Our team is comprised of five sisters of the Congregation of Notre Dame (from Toronto, NY, Montreal, and PEI), two people from North Carolina, one from PEI, and three from nearby San Antonio (my mom, sister, and 8-year old niece).
My mom joined us the first week, and graciously prepared a dozen meals ahead of time, so our evening meal preparation is simple. She spoiled us with enchiladas, lasagna, rice casseroles, and a special seafood extravaganza, culminating in a homemade cheesecake for the shared birthday celebration! She left, but we continue to enjoy her hospitality.

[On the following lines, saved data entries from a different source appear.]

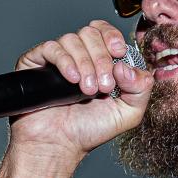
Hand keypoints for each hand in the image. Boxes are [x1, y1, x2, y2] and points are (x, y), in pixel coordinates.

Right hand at [8, 20, 153, 156]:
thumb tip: (127, 66)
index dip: (113, 38)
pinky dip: (65, 61)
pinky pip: (51, 47)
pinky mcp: (36, 62)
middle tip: (103, 86)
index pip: (107, 32)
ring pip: (73, 39)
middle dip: (101, 58)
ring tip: (86, 90)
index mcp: (102, 62)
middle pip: (92, 32)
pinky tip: (71, 80)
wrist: (58, 145)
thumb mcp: (128, 113)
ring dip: (85, 64)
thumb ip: (141, 89)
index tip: (118, 54)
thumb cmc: (89, 130)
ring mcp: (58, 58)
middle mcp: (80, 56)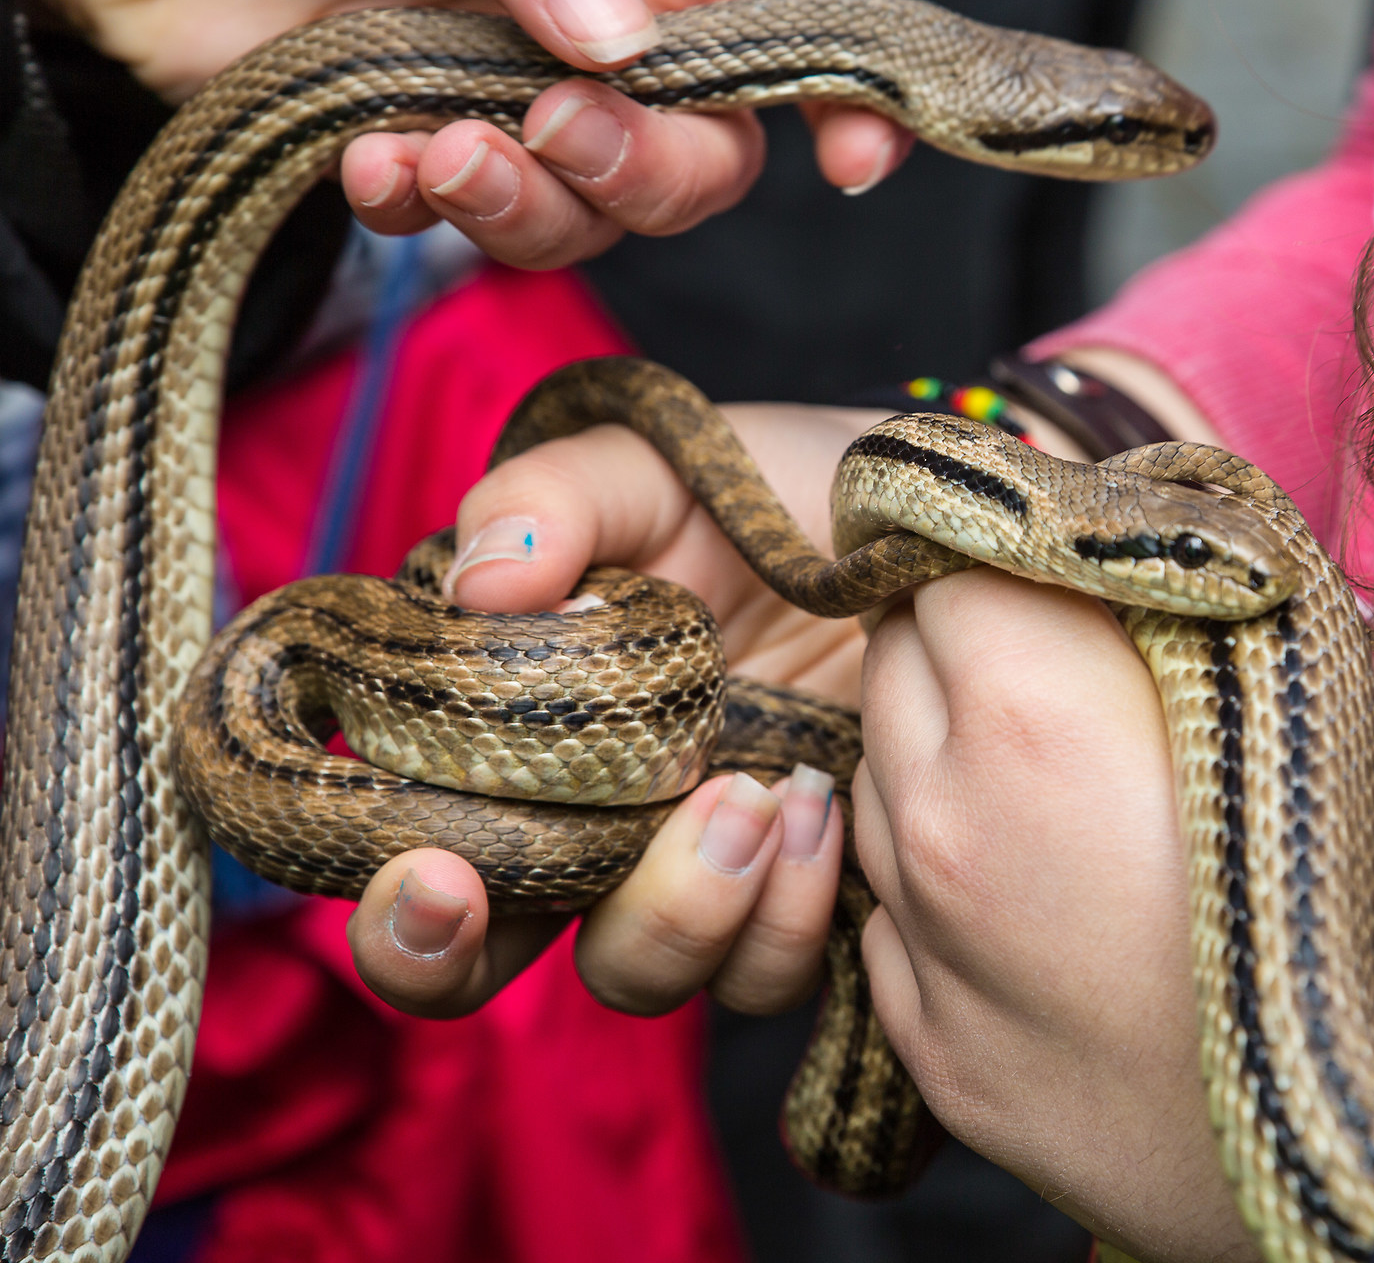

A week into our trip, my sister and niece drove down from San Antonio to join us, and a day later my mom and niece left. During the 21 hours she was here, my sweet 8-year old niece played pool (billiards) with some of the sisters in the lounge part of the house, volunteered at the center, spending hours bagging food and practicing her writing skills labeling bags, and took a break to go dress shopping for her upcoming first communion. We really maximized our day together, spending our last hour at a local skee-ball, pizza party locale to celebrate my upcoming birthday. As mom and Layla waited for the bus to San Antonio, part of our team came bustling in for one last hug. The bus departed and those of us left returned to work after a very busy 24 hours.
In the evenings at the house, you might see one of us occupying the ongoing scrabble game that started when I was at the novitiate and never seems to end, someone playing the guitar or ukuleles, someone taking advantage of the washing machine and doing laundry, or a happy soul enjoying a bowl of ice cream. We are pretty tired when we get home, but there is chatter for hours until the grand silence when people head to bed around 9pm, preparing for the noise to start again the next morning around 6am.
Sharing a house has been a wonderful experience, especially participating in prayer each night, led by a different person each with their own style if giving thanks for the joys of the day, and centering ya in our purpose for being here. We’ve also discovered our rendition of Dona Nobis Pacem in parts and rounds could put us on the map if thus volunteering thing doesn’t wasn’t work out.
As comfortable and grateful as we all are to have a lovely, safe place to sleep each night, the people we serve are never far from our thoughts, sleeping in tents on the ground, scared for their security amid the “disappearings” and gang activity not seen during the day. It is unsettling to think about the hardships they are experiencing, hoping for a better life, especially while we go about our evenings together.
We are here for the anniversary of MPP - the policy that made it legal to keeping people from specific countries out of the USA. 60,000 people have been excluded this way, in the hopes that they return to their country rather than live in the camps. Many families have left the camps, and more still have been deported after an unsuccessful asylum hearing. It has been reported that many of the people who return (voluntarily or not) are killed by the gangs they were fleeing. Bringing 60 families meals each day in a camp that has at least a thousand people is not enough. We as a people need to do more.
Praying for you all. and journeying with you as you experience something new . I admire your courage and generousity. Thank you for caring and walking with God's people.I am sure you have much to share as the day comes to a close.Blessings to all.